X. ________ n'a pas repris le travail et son employeuse l'a licencié avec
effet au 30 juin 1996 pour cause d'incapacité de travail. Ultérieurement,
X.________ a exercé une activité de professeur d'anglais à temps partiel. Par
décision du 8 janvier 1998, une rente d'invalidité entière lui a été allouée
compte tenu d'un taux d'invalidité de 85 %.

B.
Par demande du 25 août 1999, X.________ a ouvert action devant la Cour civile
du Tribunal cantonal vaudois contre la société A.________ en sa qualité
d'autorité de règlement pour les dommages causés par un véhicule étranger.
Par convention de substitution de parties intervenue en 2003, le Bureau
national suisse d'assurance (ci-après: le BNA) s'est substitué à A.________.
En dernier lieu, les conclusions de X.________ tendaient au paiement de
205'000 fr. (perte de gain du 24 novembre 1995 au 30 avril 1999), 4'194'356
fr. (perte de gain dès le 1er mai 1999) et 100'000 fr. (tort moral), le tout
avec intérêt.

Par jugement du 24 novembre 2004, la Cour civile a admis l'exception de
prescription soulevée par le BNA et rejeté l'action. Par arrêt du
20 septembre 2005, le Tribunal fédéral a annulé ce jugement et renvoyé la
cause à l'autorité cantonale.
Par nouveau jugement du 18 avril 2006, la Cour civile a condamné le BNA à
payer à X.________ les montants de 430'685 fr. 70 (perte de gain du 24
novembre 1995 au 31 mars 2006) avec intérêt à 5 % l'an dès le 1er janvier
2001, 3'275'859 fr. 25 (perte de gain du 1er avril 2006 au jour de la
retraite) avec intérêt à 5 % l'an dès le 1er avril 2006, 285'195 fr. 05
(dommage de rente dès l'âge de soixante-cinq ans) avec intérêt à 5 % l'an dès
le 1er avril 2006 et 30'000 fr. (indemnité pour tort moral) avec intérêt à
5 % l'an dès le 24 novembre 1995 (I), arrêté les frais (II), fixé les dépens
(III) et rejeté toutes autres ou plus amples conclusions (IV).

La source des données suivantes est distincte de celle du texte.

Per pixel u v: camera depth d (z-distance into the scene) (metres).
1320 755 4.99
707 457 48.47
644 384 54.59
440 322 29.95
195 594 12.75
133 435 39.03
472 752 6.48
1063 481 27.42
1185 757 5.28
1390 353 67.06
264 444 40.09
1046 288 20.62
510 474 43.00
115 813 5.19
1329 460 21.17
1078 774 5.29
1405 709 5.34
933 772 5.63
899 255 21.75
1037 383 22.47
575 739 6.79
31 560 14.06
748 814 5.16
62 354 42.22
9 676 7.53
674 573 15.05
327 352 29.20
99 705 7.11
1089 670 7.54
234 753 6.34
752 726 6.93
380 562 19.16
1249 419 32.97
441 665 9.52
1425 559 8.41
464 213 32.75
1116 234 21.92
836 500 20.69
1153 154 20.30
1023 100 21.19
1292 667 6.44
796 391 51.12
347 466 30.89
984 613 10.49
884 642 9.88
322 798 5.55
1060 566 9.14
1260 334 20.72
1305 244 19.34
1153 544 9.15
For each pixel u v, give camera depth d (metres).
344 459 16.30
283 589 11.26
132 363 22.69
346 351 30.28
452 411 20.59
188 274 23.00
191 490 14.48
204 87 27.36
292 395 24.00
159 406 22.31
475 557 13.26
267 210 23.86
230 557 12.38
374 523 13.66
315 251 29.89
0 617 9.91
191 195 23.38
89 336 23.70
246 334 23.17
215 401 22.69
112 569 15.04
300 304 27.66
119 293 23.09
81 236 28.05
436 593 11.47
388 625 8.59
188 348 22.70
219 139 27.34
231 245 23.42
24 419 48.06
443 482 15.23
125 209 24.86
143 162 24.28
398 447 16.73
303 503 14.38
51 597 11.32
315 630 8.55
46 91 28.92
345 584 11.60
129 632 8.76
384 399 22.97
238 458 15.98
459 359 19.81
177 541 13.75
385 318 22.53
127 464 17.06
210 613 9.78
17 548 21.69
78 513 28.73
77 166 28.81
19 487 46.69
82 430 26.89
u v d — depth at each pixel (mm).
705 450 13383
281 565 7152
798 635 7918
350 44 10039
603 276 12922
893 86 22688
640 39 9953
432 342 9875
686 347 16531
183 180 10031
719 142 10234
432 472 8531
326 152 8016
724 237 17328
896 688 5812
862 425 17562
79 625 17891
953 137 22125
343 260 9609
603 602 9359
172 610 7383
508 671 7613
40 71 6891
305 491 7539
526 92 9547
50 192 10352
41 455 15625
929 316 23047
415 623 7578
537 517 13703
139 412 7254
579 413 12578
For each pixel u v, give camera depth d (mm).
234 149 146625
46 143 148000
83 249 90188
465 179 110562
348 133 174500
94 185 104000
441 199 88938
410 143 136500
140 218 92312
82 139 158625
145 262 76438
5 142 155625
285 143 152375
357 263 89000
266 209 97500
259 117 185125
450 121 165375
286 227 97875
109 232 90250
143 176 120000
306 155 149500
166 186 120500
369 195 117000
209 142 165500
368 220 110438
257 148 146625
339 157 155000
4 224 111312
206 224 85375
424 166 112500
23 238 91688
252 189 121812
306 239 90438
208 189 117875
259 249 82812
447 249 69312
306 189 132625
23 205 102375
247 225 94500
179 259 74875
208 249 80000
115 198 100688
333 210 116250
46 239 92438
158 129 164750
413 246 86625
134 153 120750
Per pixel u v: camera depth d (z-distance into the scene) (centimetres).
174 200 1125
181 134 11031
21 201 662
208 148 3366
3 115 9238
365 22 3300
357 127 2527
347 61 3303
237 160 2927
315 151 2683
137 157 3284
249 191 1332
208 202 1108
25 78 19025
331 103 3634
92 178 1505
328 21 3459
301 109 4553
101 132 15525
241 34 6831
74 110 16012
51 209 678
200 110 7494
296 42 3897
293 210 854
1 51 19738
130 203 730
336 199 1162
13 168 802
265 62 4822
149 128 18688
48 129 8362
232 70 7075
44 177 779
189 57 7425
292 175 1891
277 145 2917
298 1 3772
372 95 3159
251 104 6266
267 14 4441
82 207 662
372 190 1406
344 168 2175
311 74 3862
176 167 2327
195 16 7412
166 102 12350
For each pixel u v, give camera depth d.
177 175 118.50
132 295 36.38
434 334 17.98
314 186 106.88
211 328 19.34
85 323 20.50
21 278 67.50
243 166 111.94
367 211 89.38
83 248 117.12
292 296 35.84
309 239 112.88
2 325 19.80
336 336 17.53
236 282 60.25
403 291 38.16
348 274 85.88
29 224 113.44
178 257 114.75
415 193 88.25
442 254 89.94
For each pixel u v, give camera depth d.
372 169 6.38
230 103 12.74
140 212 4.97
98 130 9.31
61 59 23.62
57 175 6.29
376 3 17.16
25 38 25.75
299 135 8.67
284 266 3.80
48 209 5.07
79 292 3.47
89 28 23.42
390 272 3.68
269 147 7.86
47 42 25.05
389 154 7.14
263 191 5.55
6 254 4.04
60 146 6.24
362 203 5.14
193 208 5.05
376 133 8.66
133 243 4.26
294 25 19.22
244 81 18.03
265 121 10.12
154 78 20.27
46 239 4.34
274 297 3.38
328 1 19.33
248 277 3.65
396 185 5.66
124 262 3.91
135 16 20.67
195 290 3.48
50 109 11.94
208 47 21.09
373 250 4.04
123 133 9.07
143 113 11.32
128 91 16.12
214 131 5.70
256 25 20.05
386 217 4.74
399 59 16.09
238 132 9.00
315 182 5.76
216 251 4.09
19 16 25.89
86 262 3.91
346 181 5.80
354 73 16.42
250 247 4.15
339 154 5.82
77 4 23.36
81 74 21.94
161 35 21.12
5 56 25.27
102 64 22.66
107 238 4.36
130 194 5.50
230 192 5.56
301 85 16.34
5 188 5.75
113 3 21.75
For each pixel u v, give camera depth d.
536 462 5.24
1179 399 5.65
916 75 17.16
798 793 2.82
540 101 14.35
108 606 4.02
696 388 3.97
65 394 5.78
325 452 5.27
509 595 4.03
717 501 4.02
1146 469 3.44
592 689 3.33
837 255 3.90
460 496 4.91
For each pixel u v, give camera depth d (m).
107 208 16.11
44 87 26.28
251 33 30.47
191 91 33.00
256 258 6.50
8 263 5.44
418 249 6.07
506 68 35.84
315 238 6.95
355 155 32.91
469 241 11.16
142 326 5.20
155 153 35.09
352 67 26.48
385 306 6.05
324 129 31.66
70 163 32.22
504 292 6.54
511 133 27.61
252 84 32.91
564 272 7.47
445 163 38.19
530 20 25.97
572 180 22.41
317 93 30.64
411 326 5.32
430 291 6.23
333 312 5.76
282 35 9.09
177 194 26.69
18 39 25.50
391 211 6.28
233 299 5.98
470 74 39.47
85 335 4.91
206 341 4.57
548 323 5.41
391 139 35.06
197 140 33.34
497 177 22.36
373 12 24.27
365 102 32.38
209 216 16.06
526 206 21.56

Par arrêt du 28 février 2007, la Chambre des recours du Tribunal cantonal
vaudois a rejeté le recours en nullité déposé par le BNA qui, invoquant la
violation d'une règle de procédure cantonale (art. 444 al. 1 ch. 3 du code de
procédure civile vaudois du 14 décembre 1966, ci-après: CPC/VD), à savoir de
l'art. 4 CPC/VD relatif aux allégations des parties, remettait seulement en
cause sa condamnation au paiement de 285'195 fr. 05 pour dommage de rente. En
résumé, il soutenait que X.________ ne pouvait pas se voir accorder un
dommage de rente, dès lors qu'il n'en avait pas allégué l'existence.

C.
Parallèlement à un recours en réforme contre le jugement de la Cour civile du
18 avril 2006, le BNA (le recourant) interjette le présent recours en matière
civile au Tribunal fédéral contre l'arrêt de la Chambre des recours du 28
février 2007. Il conclut à l'annulation de l'arrêt attaqué et au renvoi de la
cause à la cour cantonale pour nouvelle décision dans le sens des
considérants, avec suite de frais et dépens.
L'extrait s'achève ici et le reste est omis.